Aitken /'eɪtkᵻn/ is a large lunar impact crater that lies on the far side of the Moon. It lies along the northern rim of the immense South Pole–Aitken basin (SPA), which was named after this crater and the southern lunar pole, two extreme points of the formation. Aitken is located to the southeast of the crater Heaviside, and north of the unusual formation Van de Graaff. Attached to the southwest rim is Vertregt. To the southeast is the smaller Bergstrand.

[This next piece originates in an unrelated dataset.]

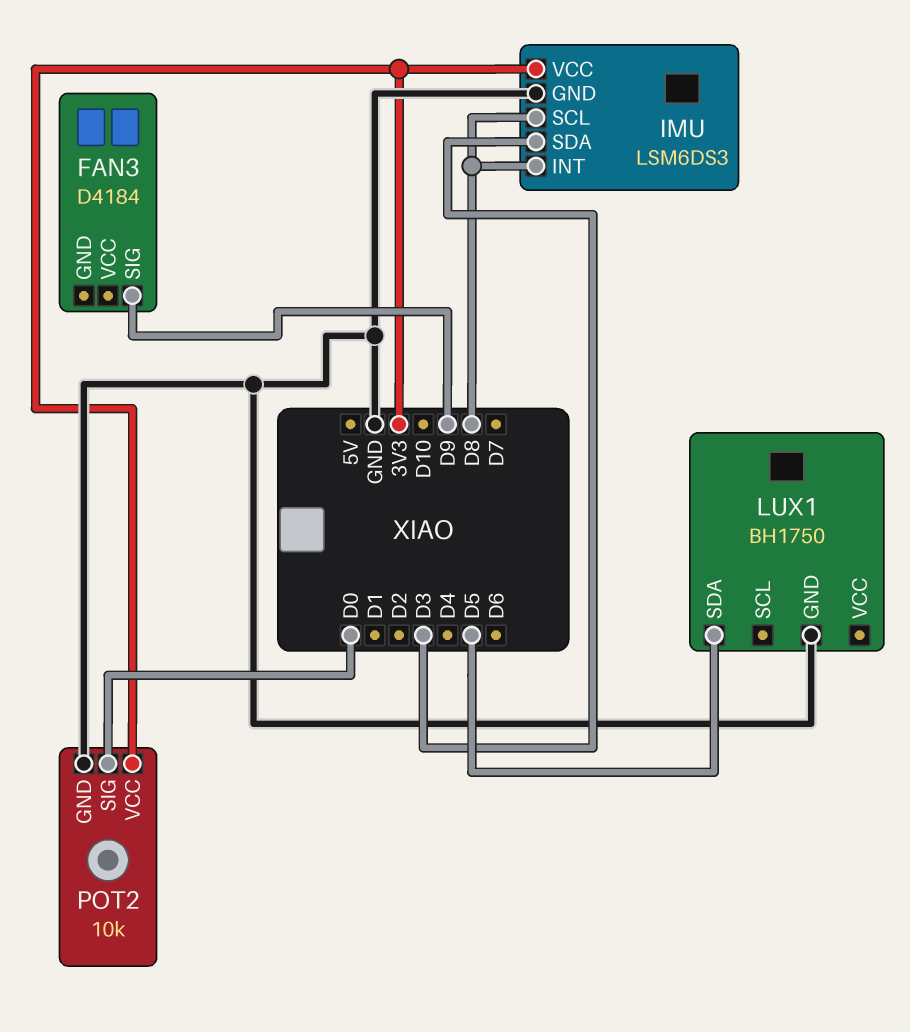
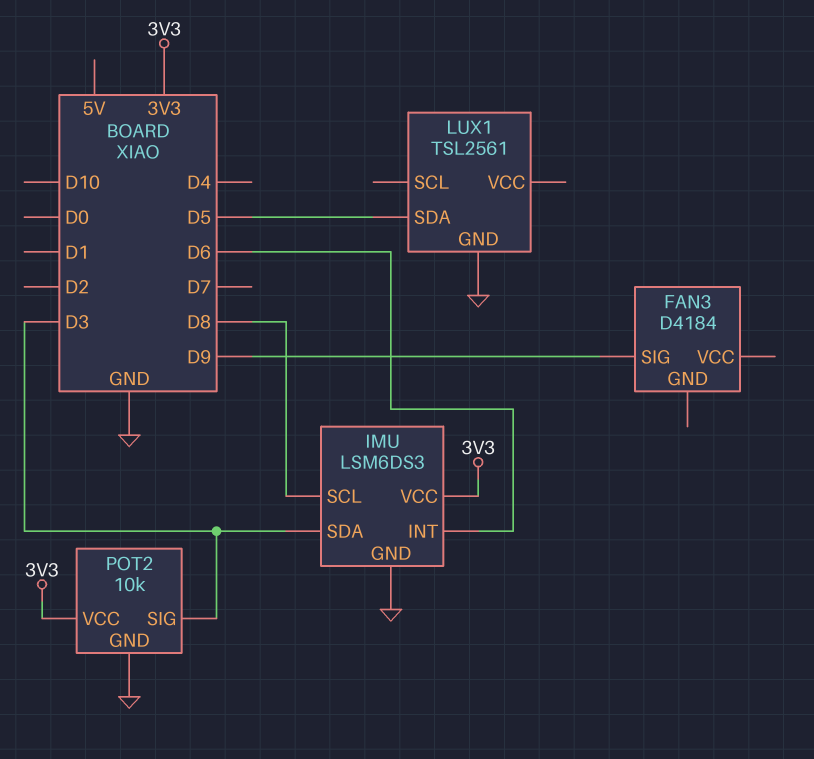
IMU pin INT: D8 -> D6
LUX1: BH1750 -> TSL2561
POT2 pin SIG: D0 -> D3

This formation dates to the Late Imbrian epoch of the lunar geologic timescale. It is quite deep because the impactor struck broken and porous ejecta from the SPA. The inner wall of Aitken is terraced and varies notably in width with the narrowest portion in the southwest. The crater Aitken Z lies across the inner north wall. Just to the north of the rim is the small crater Aitken which is surrounded by an ejecta blanket of lighter-albedo material.

The interior floor has been resurfaced in the past by a darker lava flow, especially in the southern half. There are also several small crater impacts on the eastern floor, an arcing central ridge line just to the east of the midpoint, and a line of smaller ridges in the western half. Anorthosite with a very low mafic abundance has been detected in the central peaks.

The crater is named after American astronomer Robert Aitken (1864–1951), a specialist in binary stellar systems. This designation was adopted by the International Astronomical Union in 1970. Aitken was known as Crater 307 prior to naming.

Aitken was a target of observation on Apollo 17 due to the command module's orbit passing directly over it. The crew had a photograph of Aitken from Zond 8 with instructions to examine the interior of the crater with emphasis on albedo, textures, and structures of the dark floor fill, the nature of light swirls in the southwest quadrant of the floor, and structures and rock exposures on the central peak, and possible "lava marks."

== Satellite craters ==

By convention, these features are identified on Lunar maps by placing the letter on the side of the crater midpoint that is closest to Aitken.

| Aitken | Latitude | Longitude | Diameter |
|---|---|---|---|
| A | 14.0° S | 173.7° E | 13 km |
| C | 14.0° S | 175.8° E | 74 km |
| G | 16.8° S | 174.2° E | 7 km |
| N | 17.7° S | 172.7° E | 7 km |
| Y | 12.0° S | 173.2° E | 35 km |
| Z | 15.1° S | 173.3° E | 33 km |

Aitken Y and Daedalus R display striations caused by ejecta from the formation of Aitken.